▸ **EXERCISE INSTRUCTIONS**
Find the word "server" in the data below and copy each line that holds it.
* * * * * * *
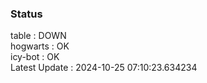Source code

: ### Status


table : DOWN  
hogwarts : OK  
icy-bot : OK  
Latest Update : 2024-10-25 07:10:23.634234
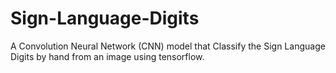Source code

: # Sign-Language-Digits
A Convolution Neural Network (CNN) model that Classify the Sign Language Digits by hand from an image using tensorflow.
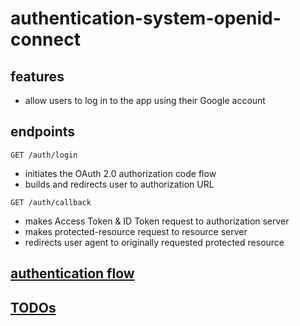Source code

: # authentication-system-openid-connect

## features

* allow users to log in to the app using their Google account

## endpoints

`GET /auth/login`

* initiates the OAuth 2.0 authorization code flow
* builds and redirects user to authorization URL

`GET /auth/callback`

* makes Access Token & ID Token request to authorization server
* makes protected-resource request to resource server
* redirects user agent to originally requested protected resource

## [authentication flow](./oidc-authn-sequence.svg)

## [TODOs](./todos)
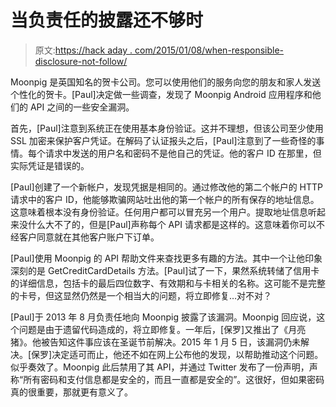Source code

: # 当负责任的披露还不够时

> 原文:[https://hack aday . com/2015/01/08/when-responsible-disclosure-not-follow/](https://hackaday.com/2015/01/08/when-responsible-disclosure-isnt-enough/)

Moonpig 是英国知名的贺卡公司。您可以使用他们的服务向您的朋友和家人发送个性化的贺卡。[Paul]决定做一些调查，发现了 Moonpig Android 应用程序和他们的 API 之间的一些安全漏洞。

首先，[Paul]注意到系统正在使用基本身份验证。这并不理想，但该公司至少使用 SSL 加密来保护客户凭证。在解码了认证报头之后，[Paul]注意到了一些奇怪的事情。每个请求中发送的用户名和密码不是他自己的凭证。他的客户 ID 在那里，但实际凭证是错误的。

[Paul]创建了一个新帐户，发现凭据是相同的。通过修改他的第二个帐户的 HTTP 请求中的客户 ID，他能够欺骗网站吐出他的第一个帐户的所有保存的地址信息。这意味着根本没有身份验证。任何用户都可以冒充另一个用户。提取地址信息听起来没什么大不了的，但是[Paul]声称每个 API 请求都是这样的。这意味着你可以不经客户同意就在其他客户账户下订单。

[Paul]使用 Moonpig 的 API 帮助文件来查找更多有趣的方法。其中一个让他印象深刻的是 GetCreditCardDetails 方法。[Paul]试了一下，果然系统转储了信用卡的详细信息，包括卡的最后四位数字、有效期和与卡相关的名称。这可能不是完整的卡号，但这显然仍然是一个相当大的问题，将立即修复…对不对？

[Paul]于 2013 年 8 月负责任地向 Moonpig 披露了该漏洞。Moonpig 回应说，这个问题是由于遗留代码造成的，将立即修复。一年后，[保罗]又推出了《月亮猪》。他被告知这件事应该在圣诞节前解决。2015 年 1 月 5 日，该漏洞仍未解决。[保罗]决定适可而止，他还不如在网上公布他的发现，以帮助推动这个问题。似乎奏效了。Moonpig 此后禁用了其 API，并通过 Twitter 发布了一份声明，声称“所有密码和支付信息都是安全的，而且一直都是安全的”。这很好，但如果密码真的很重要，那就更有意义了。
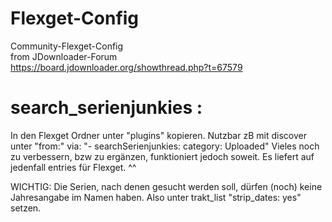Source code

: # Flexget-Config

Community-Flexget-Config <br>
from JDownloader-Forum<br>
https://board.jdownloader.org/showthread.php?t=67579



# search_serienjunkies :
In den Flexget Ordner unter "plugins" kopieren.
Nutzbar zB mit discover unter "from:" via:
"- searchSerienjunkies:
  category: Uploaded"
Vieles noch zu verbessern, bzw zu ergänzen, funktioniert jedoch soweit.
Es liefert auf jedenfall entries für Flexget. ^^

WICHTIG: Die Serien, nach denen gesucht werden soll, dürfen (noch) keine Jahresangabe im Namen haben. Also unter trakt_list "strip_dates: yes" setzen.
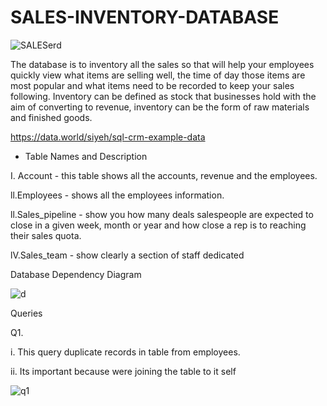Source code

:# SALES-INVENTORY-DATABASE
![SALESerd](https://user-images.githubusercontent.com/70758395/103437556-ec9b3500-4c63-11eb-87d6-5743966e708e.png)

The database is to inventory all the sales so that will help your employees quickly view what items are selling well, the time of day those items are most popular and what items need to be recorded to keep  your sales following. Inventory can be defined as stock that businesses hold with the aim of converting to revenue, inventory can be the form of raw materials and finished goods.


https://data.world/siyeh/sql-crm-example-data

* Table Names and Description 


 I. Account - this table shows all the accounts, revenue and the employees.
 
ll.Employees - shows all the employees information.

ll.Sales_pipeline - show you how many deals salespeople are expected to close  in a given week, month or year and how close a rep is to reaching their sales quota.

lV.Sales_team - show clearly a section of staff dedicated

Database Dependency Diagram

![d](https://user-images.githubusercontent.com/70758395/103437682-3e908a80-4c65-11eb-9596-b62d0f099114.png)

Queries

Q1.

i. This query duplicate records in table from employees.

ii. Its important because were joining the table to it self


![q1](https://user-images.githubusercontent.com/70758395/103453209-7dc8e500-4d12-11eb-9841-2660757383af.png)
* * * * * * *
▸ **TASK RESULT**
* makes Access Token & ID Token request to authorization server
* makes protected-resource request to resource server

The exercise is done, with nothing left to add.